If you like the BD-2 but want something a bit better, seriously check this thing out. For low volume , light to medium dirt, it's so far the best thing I have tried.

TG


----------



## allthumbs56 (Jul 24, 2006)

I was never a big fan of the BD-2 but I went through a "modding phase" where I did the Allums mods on the BD-2, SD-1, OD-3, and a TS-9.

In all cases, except the OD-3, I really liked the mods.


----------



## Guest (Apr 2, 2008)

Had a H20 modded BD-2 last year. I regret selling it (and a Catalinbread SCOD). Stacked BD-2 -> SCOD was a great combination. And the BD-2 alone did a nice glassy, low gain overdrive. Voxish.


----------



## erikm5150 (Mar 3, 2006)

i've been using the H20 BD-2 for over a year now.
really great for that semi-clean Hendrix type sound.
it really is an amazing mod!

did you get the "plus" mod where the op amp is changed to an OPA2134?


----------



## traynor_garnet (Feb 22, 2006)

erikm5150 said:


> i've been using the H20 BD-2 for over a year now.
> really great for that semi-clean Hendrix type sound.
> it really is an amazing mod!
> 
> did you get the "plus" mod where the op amp is changed to an OPA2134?

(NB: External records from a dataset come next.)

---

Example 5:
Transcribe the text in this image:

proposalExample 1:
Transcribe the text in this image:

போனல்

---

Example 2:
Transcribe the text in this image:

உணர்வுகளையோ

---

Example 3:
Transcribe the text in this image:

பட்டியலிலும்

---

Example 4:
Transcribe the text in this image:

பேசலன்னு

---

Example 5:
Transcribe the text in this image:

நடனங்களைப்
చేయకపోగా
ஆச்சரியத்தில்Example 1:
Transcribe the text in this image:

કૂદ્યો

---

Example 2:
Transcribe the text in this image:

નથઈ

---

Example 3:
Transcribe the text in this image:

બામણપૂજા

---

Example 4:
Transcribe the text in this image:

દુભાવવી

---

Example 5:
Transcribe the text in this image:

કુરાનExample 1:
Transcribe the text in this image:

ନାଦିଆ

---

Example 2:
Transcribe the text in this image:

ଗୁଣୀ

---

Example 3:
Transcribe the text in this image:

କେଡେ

I'm not sure if it is the "plus" mod or not. I bought the pedal used and premodded. It has amazing clarity and touch response. Light strumming sounds exactly like my amp (but as mentioned, I am running it from the insert of my BarbEQ so I can restore the low end and dial it in to be very neutral).

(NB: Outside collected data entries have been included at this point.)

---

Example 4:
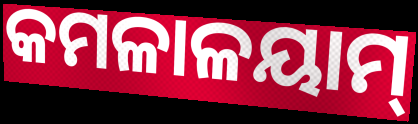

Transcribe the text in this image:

କମଳାଳୟାମ୍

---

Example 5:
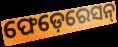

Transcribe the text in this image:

ଫେଡ଼େରେସନ୍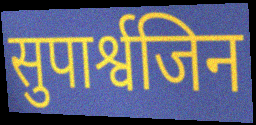
सुपार्श्वजिन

The pedal sounds freakin amazing through my 6V6 Traynor Bassmate. I find it odd that I haven't read "that much" about this pedal/mod, although I see I am obviously not alone in singing its praises.

TG


----------



## Teleplucker (Feb 5, 2006)

allthumbs56 said:


> I was never a big fan of the BD-2 but I went through a "modding phase" where I did the Allums mods on the BD-2, SD-1, OD-3, and a TS-9.
> 
> In all cases, except the OD-3, I really liked the mods.

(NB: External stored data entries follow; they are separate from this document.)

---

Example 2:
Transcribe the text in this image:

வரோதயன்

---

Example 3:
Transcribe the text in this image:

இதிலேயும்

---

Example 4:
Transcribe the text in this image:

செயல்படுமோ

I did the same on all, but the TS (but, didn't buy the kits). Well worth the effort.

And, I agree on the OD-3, stock is actually better. I put a friend's Allums modded one back to stock after a/b'ing them.


----------



## Kapo_Polenton (Jun 20, 2007)

So would it be worth modding my BD-2? As it is, i have the exact same complaints as the first poster. I'd love it to give a nice full clean boost as I find that my BB preamp compresses too much. I did like the semi clean samples from his site though.. clean boosting my plexi with a tad of grit would be nice now that i have a JB in the bridge for more power. Soo far nothing is beating my Bad Monkey clean boost but it does lose a tad of fatness.


----------



## Guest (Apr 4, 2008)

I think it's a worth while mod. I had a stock BD-2 and a H20 BD-2 last year. Stock was nice, H20 was superb.


----------



## Kapo_Polenton (Jun 20, 2007)

looking at the catalinbread stuff, I like that silver kiss mark II. Sounds pretty good..but def looking forward to modding my blues driver when the parts get here.


----------



## Stratin2traynor (Sep 27, 2006)

Just did my own homebrew mod of a ds-1 last night. There are a lot of resources out there with suggested mods, especially for a ds-1. I think one of the websites was erikscorner.com or something like that. Anyways, I did the basic Keeley mod with left over parts I had from another project. The pedal sounds great as it is. I haven't decided if I'm going to do the Ultra/SEM yet. 

My point being, a person can go online and get directions for all types of mods and you don't even have to do the complete mod. Having said that, I've done the Monte Allums mods and they are a relatively cheap and easy way to mod your pedals.


----------



## Guest (Apr 8, 2008)

Kapo_Polenton said:


> looking at the catalinbread stuff, I like that silver kiss mark II. Sounds pretty good..but def looking forward to modding my blues driver when the parts get here.


I got the MkI in December and it's a pretty sweet pedal. Very versatile. It's quite treble-heavy. I'm using it for a low gain, Stones type dirty sound and it's working great.


----------